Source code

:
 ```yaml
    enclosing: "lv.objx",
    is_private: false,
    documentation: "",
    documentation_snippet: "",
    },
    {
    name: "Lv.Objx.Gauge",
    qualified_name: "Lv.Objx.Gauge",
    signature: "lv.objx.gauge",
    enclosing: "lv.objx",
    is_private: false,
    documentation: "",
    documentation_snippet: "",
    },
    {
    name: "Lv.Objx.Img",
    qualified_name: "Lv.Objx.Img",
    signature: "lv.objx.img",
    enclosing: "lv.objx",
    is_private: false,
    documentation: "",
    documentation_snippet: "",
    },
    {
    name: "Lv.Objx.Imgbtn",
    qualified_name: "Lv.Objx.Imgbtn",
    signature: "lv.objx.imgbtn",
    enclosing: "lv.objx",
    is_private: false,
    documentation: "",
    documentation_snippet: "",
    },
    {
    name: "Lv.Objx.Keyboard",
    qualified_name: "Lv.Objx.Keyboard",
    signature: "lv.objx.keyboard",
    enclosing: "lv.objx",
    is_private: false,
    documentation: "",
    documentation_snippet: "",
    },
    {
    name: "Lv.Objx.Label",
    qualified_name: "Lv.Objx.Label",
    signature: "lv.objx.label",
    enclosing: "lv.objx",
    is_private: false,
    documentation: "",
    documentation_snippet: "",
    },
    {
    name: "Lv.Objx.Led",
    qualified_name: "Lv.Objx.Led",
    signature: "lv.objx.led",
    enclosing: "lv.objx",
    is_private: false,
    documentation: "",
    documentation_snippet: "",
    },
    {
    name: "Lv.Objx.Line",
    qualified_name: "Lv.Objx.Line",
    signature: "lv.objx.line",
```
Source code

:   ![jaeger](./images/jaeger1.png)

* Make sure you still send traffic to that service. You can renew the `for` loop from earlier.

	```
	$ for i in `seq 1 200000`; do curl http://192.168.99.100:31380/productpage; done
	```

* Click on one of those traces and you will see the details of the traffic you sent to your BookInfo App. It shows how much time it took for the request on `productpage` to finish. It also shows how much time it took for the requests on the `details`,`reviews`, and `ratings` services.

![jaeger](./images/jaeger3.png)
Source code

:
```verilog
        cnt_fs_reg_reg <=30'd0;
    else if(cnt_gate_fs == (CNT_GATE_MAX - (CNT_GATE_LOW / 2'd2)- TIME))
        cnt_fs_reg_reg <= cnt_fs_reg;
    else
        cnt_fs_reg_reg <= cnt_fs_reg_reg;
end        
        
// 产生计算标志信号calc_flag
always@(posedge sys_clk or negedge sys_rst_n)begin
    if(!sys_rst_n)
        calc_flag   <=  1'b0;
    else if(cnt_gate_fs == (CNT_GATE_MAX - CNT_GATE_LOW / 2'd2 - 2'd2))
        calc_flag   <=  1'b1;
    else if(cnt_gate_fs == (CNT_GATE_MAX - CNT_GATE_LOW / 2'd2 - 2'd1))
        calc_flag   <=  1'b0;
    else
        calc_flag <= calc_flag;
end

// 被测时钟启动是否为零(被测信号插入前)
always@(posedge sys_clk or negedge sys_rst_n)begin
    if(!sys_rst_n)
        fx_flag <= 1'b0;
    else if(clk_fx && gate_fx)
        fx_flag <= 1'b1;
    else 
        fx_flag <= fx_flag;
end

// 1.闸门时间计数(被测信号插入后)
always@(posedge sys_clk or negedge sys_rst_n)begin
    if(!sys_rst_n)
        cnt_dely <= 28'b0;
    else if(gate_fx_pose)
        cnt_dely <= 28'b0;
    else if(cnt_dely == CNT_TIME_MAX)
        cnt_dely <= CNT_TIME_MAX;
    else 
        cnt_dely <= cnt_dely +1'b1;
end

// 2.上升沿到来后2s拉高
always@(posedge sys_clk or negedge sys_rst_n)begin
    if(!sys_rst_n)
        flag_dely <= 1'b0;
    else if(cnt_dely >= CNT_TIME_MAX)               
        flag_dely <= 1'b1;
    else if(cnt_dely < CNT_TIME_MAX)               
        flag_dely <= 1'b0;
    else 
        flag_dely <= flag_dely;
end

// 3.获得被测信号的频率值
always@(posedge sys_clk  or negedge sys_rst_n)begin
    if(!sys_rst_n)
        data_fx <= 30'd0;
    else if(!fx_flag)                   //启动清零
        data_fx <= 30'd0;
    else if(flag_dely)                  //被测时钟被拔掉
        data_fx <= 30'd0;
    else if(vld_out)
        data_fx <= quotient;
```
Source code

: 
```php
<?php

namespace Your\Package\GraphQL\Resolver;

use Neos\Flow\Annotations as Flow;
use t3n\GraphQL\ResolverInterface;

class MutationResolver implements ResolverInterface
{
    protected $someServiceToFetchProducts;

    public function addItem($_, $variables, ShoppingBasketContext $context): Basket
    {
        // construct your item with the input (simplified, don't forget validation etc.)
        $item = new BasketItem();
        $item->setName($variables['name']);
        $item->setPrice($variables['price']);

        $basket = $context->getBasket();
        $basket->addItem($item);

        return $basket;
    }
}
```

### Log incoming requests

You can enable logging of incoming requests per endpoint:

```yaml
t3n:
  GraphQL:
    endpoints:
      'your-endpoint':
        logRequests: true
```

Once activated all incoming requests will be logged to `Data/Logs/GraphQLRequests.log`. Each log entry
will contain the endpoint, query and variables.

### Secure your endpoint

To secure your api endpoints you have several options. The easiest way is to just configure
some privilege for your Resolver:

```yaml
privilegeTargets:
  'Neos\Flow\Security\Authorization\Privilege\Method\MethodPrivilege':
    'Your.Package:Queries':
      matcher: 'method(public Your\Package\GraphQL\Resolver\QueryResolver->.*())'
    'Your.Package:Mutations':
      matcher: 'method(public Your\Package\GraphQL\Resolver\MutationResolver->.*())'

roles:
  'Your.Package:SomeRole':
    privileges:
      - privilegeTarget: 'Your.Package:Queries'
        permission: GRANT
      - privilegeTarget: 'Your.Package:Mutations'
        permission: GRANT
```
• • • •
* **TASK GOAL**
Retype every line of the material exactly as given.

* **RESULT OF THE EXERCISE**
Source code

:
 ```yaml
    enclosing: "lv.objx",
    is_private: false,
    documentation: "",
    documentation_snippet: "",
    },
    {
    name: "Lv.Objx.Gauge",
    qualified_name: "Lv.Objx.Gauge",
    signature: "lv.objx.gauge",
    enclosing: "lv.objx",
    is_private: false,
    documentation: "",
    documentation_snippet: "",
    },
    {
    name: "Lv.Objx.Img",
    qualified_name: "Lv.Objx.Img",
    signature: "lv.objx.img",
    enclosing: "lv.objx",
    is_private: false,
    documentation: "",
    documentation_snippet: "",
    },
    {
    name: "Lv.Objx.Imgbtn",
    qualified_name: "Lv.Objx.Imgbtn",
    signature: "lv.objx.imgbtn",
    enclosing: "lv.objx",
    is_private: false,
    documentation: "",
    documentation_snippet: "",
    },
    {
    name: "Lv.Objx.Keyboard",
    qualified_name: "Lv.Objx.Keyboard",
    signature: "lv.objx.keyboard",
    enclosing: "lv.objx",
    is_private: false,
    documentation: "",
    documentation_snippet: "",
    },
    {
    name: "Lv.Objx.Label",
    qualified_name: "Lv.Objx.Label",
    signature: "lv.objx.label",
    enclosing: "lv.objx",
    is_private: false,
    documentation: "",
    documentation_snippet: "",
    },
    {
    name: "Lv.Objx.Led",
    qualified_name: "Lv.Objx.Led",
    signature: "lv.objx.led",
    enclosing: "lv.objx",
    is_private: false,
    documentation: "",
    documentation_snippet: "",
    },
    {
    name: "Lv.Objx.Line",
    qualified_name: "Lv.Objx.Line",
    signature: "lv.objx.line",
```
Source code

:   ![jaeger](./images/jaeger1.png)

* Make sure you still send traffic to that service. You can renew the `for` loop from earlier.

	```
	$ for i in `seq 1 200000`; do curl http://192.168.99.100:31380/productpage; done
	```

* Click on one of those traces and you will see the details of the traffic you sent to your BookInfo App. It shows how much time it took for the request on `productpage` to finish. It also shows how much time it took for the requests on the `details`,`reviews`, and `ratings` services.

![jaeger](./images/jaeger3.png)
Source code

:
```verilog
        cnt_fs_reg_reg <=30'd0;
    else if(cnt_gate_fs == (CNT_GATE_MAX - (CNT_GATE_LOW / 2'd2)- TIME))
        cnt_fs_reg_reg <= cnt_fs_reg;
    else
        cnt_fs_reg_reg <= cnt_fs_reg_reg;
end        
        
// 产生计算标志信号calc_flag
always@(posedge sys_clk or negedge sys_rst_n)begin
    if(!sys_rst_n)
        calc_flag   <=  1'b0;
    else if(cnt_gate_fs == (CNT_GATE_MAX - CNT_GATE_LOW / 2'd2 - 2'd2))
        calc_flag   <=  1'b1;
    else if(cnt_gate_fs == (CNT_GATE_MAX - CNT_GATE_LOW / 2'd2 - 2'd1))
        calc_flag   <=  1'b0;
    else
        calc_flag <= calc_flag;
end

// 被测时钟启动是否为零(被测信号插入前)
always@(posedge sys_clk or negedge sys_rst_n)begin
    if(!sys_rst_n)
        fx_flag <= 1'b0;
    else if(clk_fx && gate_fx)
        fx_flag <= 1'b1;
    else 
        fx_flag <= fx_flag;
end

// 1.闸门时间计数(被测信号插入后)
always@(posedge sys_clk or negedge sys_rst_n)begin
    if(!sys_rst_n)
        cnt_dely <= 28'b0;
    else if(gate_fx_pose)
        cnt_dely <= 28'b0;
    else if(cnt_dely == CNT_TIME_MAX)
        cnt_dely <= CNT_TIME_MAX;
    else 
        cnt_dely <= cnt_dely +1'b1;
end

// 2.上升沿到来后2s拉高
always@(posedge sys_clk or negedge sys_rst_n)begin
    if(!sys_rst_n)
        flag_dely <= 1'b0;
    else if(cnt_dely >= CNT_TIME_MAX)               
        flag_dely <= 1'b1;
    else if(cnt_dely < CNT_TIME_MAX)               
        flag_dely <= 1'b0;
    else 
        flag_dely <= flag_dely;
end

// 3.获得被测信号的频率值
always@(posedge sys_clk  or negedge sys_rst_n)begin
    if(!sys_rst_n)
        data_fx <= 30'd0;
    else if(!fx_flag)                   //启动清零
        data_fx <= 30'd0;
    else if(flag_dely)                  //被测时钟被拔掉
        data_fx <= 30'd0;
    else if(vld_out)
        data_fx <= quotient;
```
Source code

: 
```php
<?php

namespace Your\Package\GraphQL\Resolver;

use Neos\Flow\Annotations as Flow;
use t3n\GraphQL\ResolverInterface;

class MutationResolver implements ResolverInterface
{
    protected $someServiceToFetchProducts;

    public function addItem($_, $variables, ShoppingBasketContext $context): Basket
    {
        // construct your item with the input (simplified, don't forget validation etc.)
        $item = new BasketItem();
        $item->setName($variables['name']);
        $item->setPrice($variables['price']);

        $basket = $context->getBasket();
        $basket->addItem($item);

        return $basket;
    }
}
```

### Log incoming requests

You can enable logging of incoming requests per endpoint:

```yaml
t3n:
  GraphQL:
    endpoints:
      'your-endpoint':
        logRequests: true
```

Once activated all incoming requests will be logged to `Data/Logs/GraphQLRequests.log`. Each log entry
will contain the endpoint, query and variables.

### Secure your endpoint

To secure your api endpoints you have several options. The easiest way is to just configure
some privilege for your Resolver:

```yaml
privilegeTargets:
  'Neos\Flow\Security\Authorization\Privilege\Method\MethodPrivilege':
    'Your.Package:Queries':
      matcher: 'method(public Your\Package\GraphQL\Resolver\QueryResolver->.*())'
    'Your.Package:Mutations':
      matcher: 'method(public Your\Package\GraphQL\Resolver\MutationResolver->.*())'

roles:
  'Your.Package:SomeRole':
    privileges:
      - privilegeTarget: 'Your.Package:Queries'
        permission: GRANT
      - privilegeTarget: 'Your.Package:Mutations'
        permission: GRANT
```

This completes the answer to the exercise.